AbbVie announced that the European Commission has approved AQUIPTA (atogepant) for the acute treatment of migraine in adults with or without aura, to be taken as needed. The decision gives AQUIPTA a second indication in the European Union, where it is now authorized both as an acute treatment for migraine attacks and as a once-daily preventive option for adults with chronic or episodic migraine who experience at least four migraine days per month.

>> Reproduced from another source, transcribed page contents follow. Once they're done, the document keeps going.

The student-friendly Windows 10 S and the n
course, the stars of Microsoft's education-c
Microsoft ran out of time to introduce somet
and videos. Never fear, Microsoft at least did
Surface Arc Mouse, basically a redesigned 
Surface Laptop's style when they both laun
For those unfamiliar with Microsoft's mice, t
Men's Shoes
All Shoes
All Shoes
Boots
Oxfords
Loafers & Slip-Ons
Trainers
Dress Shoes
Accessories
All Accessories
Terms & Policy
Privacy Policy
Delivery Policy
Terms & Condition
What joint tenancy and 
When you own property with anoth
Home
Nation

The approval is based on the pivotal Phase 3 ECLIPSE trial, which evaluated AQUIPTA 60 mg versus placebo for the acute treatment of migraine in adults with a history of migraine, with or without aura. The study met its primary endpoint, showing that AQUIPTA was superior to placebo in achieving pain freedom at two hours after treatment of the first migraine attack, with sustained pain freedom from 2 to 48 hours and a clinically meaningful, consistent effect across multiple attacks. The trial also showed statistically significant benefits over placebo on several secondary endpoints, including freedom from the most bothersome symptom at two hours, pain relief at two hours, reduced use of rescue medication within 24 hours, and sustained pain freedom from 2 to 48 hours.

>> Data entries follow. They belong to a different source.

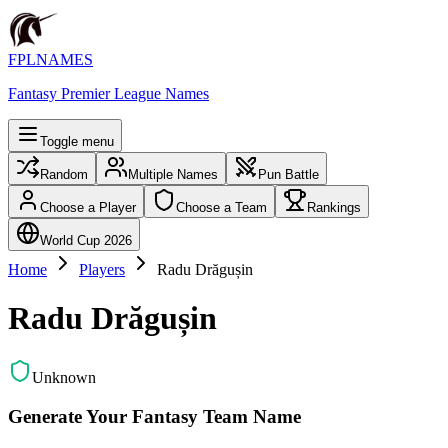
FPLNAMES
Fantasy Premier League Names
Toggle menu
Random
Multiple Names
Pun Battle
Choose a Player
Choose a Team
Rankings
World Cup 2026
Home
Players
Radu Drăgușin
Radu Drăgușin
Unknown
Generate Your Fantasy Team Name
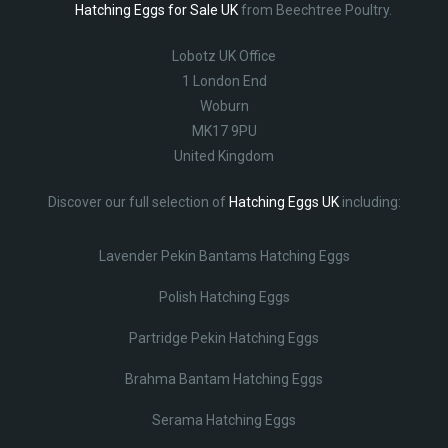
Hatching Eggs for Sale UK
from Beechtree Poultry.
Lobotz UK Office
1 London End
Woburn
MK17 9PU
United Kingdom
Discover our full selection of
Hatching Eggs UK
including:
Lavender Pekin Bantams Hatching Eggs
Polish Hatching Eggs
Partridge Pekin Hatching Eggs
Brahma Bantam Hatching Eggs
Serama Hatching Eggs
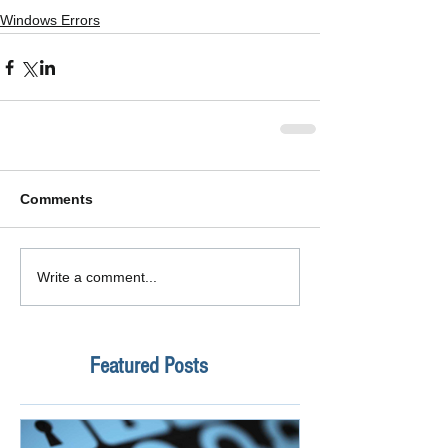
Windows Errors
Comments
Write a comment...
Featured Posts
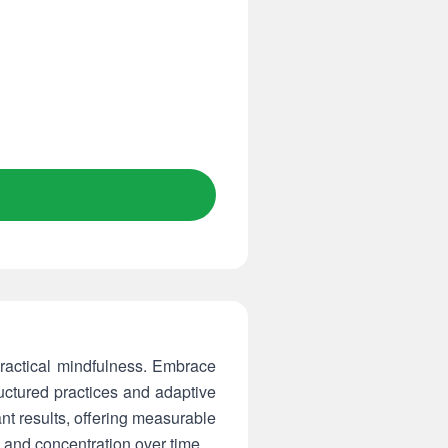
ractical mindfulness. Embrace
ructured practices and adaptive
t results, offering measurable
 and concentration over time.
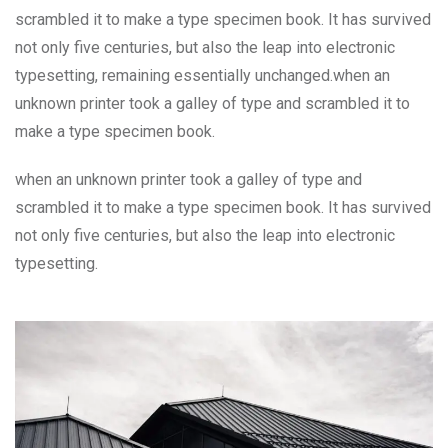
scrambled it to make a type specimen book. It has survived
not only five centuries, but also the leap into electronic
typesetting, remaining essentially unchanged.when an
unknown printer took a galley of type and scrambled it to
make a type specimen book.
when an unknown printer took a galley of type and
scrambled it to make a type specimen book. It has survived
not only five centuries, but also the leap into electronic
typesetting.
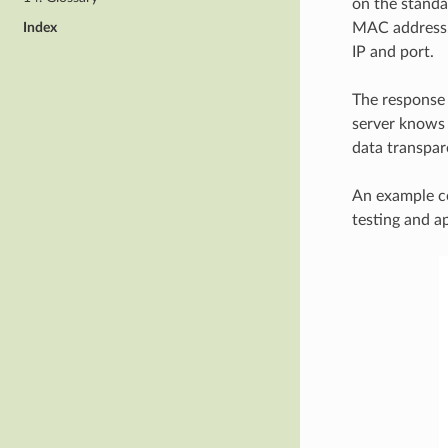
on the standa
Index
MAC address. 
IP and port.
The response 
server knows 
data transpare
An example co
testing and a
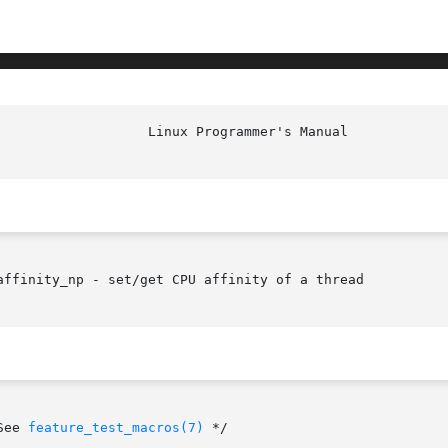
affinity_np - set/get CPU affinity of a thread

    /* See 
feature_test_macros(7)
 */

During the 16‑week, placebo-controlled, double‑blind period, the safety profile of AQUIPTA was generally consistent with its use in migraine prevention, with nasopharyngitis and upper respiratory tract infection reported as the most common adverse events. AbbVie said the new indication broadens its migraine portfolio for adults in the EU, expanding treatment choices for people living with migraine.
Roopal Thakkar, M.D., executive vice president, research and development, and chief scientific officer at AbbVie, said the approval represents an important milestone for patients needing acute migraine treatment and noted that clinical data show fast and lasting relief, including sustained pain freedom up to 48 hours. Uwe Reuter, M.D., Ph.D., MBA, professor of neurology at Charité University Hospital in Berlin and president of the European Headache Federation, said migraine is an “invisible” disease that disrupts daily life and carries significant mental, physical and socioeconomic burdens, and that the Phase 3 data support AQUIPTA as an effective acute treatment option.
Migraine is described as a prevalent and debilitating neurological disease affecting about 14% of the global population, with higher incidence in women and particular frequency in people aged 25 to 55. Attacks can involve severe throbbing headaches, cognitive impairment, sensitivity to light and sound, and nausea, leading to substantial limitations in daily activities. Migraine is a leading cause of years lived with disability and imposes social and financial burdens on patients and health systems; an analysis from six European countries estimated that migraine accounts for 1.2% to 2.0% of gross domestic product, equivalent to €35 billion to €557 billion in lost productivity from paid and unpaid work.